In the WTC-11 sequencing thread, which menu path downloads the reference sequence from the genome browser?

Exercise text
[Start of section]

Steps to compare Allen Institute's raw sequencing data for the WTC-11 hiPSC line

  1. Visit our Genomics page and click on ‘WTC whole genome’. This will direct you to our UCSC genome browser tracks for WTC11.

  2. Now scroll down to the track section below the browser (section with blue horizontal bars) and click on ‘WTC (parental) genome…’ and select “show” and submit

  3. Scroll back up to the top of the page, and you should see two tracks for WTC11: WTC parental line variants and WTC whole genome alignment. The variant track shows all of the WTC variants (SNPs and short indels) relative to the GRCh38 human reference genome.

  4. Observe the reference genome sequence that now includes WTC specific variants. Unfortunately, that sequence is unable to be directly downloaded, but to get that info do the following:

  5. Using the search bar, look up the MAPT gene or by using the ‘Blat’ function (under Tools), look up the sequence of your homology arms. Note: there may be no WTC specific variants or a small number of variants depending on the precise location and size of your homology arms.

  6. You may download the reference sequence by going to View -> DNA -> get DNA.

  7. Using your own DNA editing software (i.e., SnapGene or ApE), you may modify the sequence to include the WTC specific variants if there are any. Note: the variant track includes all variants that were initially called including some that were subsequently filtered out; also variants that pass filtering will say ‘Filter: PASS’ (click on each variant to check), and only include variants that pass filtering.

Additionally, consider whether to include both heterozygous and homozygous variants, or homozygous only (e.g., we include only homozygous variants in our homology arms).

Reach out if you need any additional help with configuring/viewing the tracks.

Thank you. But it seems that the above instructions does’t answer the question. The above steps are about viewing the variant calls provided by Allen Institute and obtaining a genome with these variants. Could you instead advise how to obtain the “raw” whole-genome sequencing reads of WTC11?

From the ucsc genome browser, you are only able to download the aligned bam file not the actual raw data (since it is 270gb). So, we will work on our end here at the Allen and make this data available with instructions on our website. It may take a few days to push this request, but we will be in touch as soon as it is posted! Thanks for your patience.

@H.Z The raw and processed WTC-11 whole genome sequence is now available via quilt here: https://open.quiltdata.com/b/allencell/tree/aics/wtc11_short_read_genome_sequence/

We also have linked read (10X) whole genome data for WTC-11 at https://open.quiltdata.com/b/allencell/tree/aics/wtc11_linkedread_wgs/

Let us know if you have any questions.

[End of section]

Provided information
[Start of section]

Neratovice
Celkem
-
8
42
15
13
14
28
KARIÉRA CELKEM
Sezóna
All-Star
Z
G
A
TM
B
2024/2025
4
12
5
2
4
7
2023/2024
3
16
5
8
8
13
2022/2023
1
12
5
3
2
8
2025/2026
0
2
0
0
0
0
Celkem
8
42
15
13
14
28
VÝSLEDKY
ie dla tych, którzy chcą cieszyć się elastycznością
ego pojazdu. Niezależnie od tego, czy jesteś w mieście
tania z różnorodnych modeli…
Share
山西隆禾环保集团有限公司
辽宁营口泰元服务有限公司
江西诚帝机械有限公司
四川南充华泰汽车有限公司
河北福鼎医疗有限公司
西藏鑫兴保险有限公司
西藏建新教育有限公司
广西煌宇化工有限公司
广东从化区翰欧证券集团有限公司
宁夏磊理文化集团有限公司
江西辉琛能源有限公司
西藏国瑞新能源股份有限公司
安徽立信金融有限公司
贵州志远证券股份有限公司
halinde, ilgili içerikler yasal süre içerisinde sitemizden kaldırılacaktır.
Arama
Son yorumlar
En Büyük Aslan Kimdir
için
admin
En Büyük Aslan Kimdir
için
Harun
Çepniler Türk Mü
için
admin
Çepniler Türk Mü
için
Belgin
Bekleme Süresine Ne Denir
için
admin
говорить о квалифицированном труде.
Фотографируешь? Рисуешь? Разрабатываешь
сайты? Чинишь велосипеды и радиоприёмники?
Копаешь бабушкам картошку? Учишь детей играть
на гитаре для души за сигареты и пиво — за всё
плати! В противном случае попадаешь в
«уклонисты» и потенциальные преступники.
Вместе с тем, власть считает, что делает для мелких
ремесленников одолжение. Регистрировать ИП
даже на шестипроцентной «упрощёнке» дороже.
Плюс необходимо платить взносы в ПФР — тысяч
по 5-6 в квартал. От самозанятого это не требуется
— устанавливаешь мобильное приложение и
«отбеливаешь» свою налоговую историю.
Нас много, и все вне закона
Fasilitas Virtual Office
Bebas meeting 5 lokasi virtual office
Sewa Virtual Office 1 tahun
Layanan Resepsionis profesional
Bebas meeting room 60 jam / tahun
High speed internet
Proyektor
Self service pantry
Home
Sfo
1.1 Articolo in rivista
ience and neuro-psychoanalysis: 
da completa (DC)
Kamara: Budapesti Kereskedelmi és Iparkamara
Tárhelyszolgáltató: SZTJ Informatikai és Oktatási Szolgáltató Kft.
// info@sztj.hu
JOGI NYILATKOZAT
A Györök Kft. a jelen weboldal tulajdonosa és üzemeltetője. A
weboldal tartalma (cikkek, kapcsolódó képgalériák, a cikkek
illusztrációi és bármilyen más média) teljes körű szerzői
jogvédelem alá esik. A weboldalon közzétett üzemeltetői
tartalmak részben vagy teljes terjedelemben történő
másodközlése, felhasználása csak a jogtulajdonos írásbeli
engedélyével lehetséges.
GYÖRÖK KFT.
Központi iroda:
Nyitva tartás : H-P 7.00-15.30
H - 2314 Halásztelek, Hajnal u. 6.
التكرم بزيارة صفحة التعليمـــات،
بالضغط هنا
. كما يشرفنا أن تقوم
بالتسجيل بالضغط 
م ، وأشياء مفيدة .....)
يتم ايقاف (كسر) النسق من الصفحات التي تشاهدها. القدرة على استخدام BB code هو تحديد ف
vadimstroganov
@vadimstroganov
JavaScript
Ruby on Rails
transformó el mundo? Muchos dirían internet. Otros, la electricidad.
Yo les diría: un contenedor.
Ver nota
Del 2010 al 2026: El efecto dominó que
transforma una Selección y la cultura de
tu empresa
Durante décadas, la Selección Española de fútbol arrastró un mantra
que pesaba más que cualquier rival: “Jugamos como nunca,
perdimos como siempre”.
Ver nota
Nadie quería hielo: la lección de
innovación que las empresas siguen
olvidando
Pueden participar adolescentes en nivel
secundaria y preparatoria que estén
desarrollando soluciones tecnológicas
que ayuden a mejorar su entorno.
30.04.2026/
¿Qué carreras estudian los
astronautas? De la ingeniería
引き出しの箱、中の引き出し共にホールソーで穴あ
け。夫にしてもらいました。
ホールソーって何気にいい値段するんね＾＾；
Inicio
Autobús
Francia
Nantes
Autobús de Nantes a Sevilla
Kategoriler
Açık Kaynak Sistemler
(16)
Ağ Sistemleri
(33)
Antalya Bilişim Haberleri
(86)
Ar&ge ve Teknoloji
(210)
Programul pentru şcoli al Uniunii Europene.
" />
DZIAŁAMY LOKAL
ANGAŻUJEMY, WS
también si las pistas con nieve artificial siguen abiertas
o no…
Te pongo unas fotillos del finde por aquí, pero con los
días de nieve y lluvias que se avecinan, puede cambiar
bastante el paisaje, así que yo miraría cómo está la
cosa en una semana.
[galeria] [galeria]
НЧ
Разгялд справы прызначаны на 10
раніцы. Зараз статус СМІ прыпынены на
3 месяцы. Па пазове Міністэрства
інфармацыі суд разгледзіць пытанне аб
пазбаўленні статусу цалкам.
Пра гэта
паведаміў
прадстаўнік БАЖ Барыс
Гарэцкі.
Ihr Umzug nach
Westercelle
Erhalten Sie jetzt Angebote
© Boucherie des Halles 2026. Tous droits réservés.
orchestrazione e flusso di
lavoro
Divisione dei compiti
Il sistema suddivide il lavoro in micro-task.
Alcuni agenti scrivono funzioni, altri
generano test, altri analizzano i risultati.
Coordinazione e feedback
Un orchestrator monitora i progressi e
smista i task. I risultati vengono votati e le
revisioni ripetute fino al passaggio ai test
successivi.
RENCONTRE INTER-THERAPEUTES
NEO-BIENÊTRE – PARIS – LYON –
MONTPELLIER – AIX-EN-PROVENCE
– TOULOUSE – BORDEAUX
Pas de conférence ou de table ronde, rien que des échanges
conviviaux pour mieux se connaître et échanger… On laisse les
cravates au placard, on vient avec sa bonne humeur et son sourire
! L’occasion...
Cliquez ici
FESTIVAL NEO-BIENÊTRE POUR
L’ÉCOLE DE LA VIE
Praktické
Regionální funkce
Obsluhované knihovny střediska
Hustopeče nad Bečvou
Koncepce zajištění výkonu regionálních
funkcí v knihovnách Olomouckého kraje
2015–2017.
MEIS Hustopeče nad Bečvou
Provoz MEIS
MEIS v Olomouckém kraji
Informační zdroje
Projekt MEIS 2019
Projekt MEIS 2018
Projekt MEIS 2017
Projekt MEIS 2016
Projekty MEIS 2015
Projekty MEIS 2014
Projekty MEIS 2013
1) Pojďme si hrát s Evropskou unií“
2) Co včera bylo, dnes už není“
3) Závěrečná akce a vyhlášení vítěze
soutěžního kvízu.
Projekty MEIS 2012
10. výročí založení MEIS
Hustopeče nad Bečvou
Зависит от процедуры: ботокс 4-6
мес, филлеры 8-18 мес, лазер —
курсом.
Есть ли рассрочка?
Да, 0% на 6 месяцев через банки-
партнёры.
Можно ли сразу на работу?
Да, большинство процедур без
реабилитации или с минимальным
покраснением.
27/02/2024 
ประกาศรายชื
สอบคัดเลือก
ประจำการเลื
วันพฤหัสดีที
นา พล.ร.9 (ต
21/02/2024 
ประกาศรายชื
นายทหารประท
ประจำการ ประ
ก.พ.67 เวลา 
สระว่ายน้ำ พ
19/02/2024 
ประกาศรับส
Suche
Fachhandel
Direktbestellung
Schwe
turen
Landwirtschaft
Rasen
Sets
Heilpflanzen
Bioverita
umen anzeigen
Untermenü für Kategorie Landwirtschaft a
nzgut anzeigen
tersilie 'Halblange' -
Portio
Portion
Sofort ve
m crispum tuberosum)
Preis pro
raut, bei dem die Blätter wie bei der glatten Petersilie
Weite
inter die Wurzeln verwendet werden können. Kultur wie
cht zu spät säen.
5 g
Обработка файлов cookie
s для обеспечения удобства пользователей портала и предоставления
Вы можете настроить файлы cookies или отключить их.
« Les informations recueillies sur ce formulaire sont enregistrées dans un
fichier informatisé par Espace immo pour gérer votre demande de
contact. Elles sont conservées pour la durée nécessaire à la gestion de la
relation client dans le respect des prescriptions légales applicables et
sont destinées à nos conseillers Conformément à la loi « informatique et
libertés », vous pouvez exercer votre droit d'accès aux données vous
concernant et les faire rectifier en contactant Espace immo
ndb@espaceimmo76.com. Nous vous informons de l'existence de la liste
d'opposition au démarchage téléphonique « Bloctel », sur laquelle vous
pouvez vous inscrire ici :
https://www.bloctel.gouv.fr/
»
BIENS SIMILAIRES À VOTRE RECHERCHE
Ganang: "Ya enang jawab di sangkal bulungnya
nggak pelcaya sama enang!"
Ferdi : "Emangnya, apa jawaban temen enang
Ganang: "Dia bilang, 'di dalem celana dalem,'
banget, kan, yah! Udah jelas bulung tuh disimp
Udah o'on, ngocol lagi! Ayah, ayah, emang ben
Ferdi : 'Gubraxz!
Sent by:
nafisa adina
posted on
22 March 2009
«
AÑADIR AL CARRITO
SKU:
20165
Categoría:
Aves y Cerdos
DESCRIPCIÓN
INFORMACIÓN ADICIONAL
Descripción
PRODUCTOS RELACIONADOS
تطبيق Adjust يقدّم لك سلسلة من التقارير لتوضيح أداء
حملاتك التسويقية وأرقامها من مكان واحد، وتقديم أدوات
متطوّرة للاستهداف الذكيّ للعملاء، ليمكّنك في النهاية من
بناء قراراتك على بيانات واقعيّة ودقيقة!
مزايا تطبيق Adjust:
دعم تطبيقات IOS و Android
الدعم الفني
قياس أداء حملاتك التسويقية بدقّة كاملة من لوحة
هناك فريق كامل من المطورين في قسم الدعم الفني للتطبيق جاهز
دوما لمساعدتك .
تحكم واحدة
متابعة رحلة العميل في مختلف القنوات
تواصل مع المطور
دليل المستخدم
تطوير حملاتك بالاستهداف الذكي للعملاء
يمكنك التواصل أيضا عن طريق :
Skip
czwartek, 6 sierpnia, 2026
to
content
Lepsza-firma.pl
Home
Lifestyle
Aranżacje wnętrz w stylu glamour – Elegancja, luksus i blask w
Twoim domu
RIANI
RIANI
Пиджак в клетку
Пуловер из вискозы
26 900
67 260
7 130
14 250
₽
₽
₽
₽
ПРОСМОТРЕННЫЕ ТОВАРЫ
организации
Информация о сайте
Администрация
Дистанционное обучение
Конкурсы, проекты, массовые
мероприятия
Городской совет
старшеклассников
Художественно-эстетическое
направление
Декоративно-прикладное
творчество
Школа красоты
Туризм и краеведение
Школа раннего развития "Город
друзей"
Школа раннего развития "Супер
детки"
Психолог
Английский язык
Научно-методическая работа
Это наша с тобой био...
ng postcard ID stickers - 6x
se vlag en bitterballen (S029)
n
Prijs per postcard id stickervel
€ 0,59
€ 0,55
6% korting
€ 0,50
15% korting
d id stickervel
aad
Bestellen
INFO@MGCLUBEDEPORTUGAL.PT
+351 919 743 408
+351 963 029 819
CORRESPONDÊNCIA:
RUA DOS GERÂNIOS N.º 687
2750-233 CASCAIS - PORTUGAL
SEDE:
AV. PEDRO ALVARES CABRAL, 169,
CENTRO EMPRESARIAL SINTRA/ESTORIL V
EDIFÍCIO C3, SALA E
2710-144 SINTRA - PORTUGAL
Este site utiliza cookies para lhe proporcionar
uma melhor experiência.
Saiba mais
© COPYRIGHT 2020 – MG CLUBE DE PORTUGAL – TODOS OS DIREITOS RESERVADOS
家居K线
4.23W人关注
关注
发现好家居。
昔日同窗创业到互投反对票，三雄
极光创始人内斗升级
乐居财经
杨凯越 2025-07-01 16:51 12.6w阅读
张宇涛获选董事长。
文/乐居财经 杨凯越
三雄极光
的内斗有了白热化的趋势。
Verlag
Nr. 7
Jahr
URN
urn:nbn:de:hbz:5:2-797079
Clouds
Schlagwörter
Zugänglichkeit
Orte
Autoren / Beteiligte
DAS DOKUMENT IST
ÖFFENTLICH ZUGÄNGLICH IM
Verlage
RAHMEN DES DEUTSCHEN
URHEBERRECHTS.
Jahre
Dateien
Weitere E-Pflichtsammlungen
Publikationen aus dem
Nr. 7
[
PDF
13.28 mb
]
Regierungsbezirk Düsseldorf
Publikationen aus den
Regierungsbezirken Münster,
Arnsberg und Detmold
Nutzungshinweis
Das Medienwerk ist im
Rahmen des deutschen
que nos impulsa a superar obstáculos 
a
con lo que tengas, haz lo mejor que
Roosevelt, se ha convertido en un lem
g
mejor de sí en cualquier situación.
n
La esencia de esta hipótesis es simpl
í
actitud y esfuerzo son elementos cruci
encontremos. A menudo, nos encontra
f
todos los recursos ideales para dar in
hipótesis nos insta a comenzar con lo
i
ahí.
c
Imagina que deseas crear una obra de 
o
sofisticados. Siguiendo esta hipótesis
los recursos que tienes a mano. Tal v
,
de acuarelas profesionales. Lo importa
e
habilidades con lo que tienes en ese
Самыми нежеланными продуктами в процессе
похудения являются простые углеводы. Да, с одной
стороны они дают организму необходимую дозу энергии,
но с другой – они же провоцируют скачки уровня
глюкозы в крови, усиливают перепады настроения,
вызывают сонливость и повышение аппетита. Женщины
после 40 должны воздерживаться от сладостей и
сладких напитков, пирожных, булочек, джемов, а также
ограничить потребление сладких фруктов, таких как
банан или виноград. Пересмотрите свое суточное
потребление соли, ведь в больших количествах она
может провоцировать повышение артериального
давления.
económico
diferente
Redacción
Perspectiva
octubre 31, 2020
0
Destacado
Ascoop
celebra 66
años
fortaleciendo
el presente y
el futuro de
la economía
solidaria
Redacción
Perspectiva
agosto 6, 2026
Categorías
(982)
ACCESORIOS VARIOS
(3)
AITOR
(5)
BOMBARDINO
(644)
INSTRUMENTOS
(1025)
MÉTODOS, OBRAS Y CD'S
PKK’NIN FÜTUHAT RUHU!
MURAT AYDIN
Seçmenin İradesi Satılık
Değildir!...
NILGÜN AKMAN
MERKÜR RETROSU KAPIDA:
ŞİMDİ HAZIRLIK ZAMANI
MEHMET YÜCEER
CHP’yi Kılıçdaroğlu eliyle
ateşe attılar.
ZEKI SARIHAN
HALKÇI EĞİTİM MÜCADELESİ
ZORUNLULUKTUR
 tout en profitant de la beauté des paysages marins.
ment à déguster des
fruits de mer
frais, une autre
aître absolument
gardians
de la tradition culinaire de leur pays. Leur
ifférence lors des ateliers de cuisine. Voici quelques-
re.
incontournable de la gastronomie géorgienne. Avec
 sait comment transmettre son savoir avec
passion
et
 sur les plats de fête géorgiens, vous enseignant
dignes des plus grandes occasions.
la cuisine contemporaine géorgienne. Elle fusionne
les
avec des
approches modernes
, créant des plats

[End of section]

Result below
View -> DNA -> get DNA.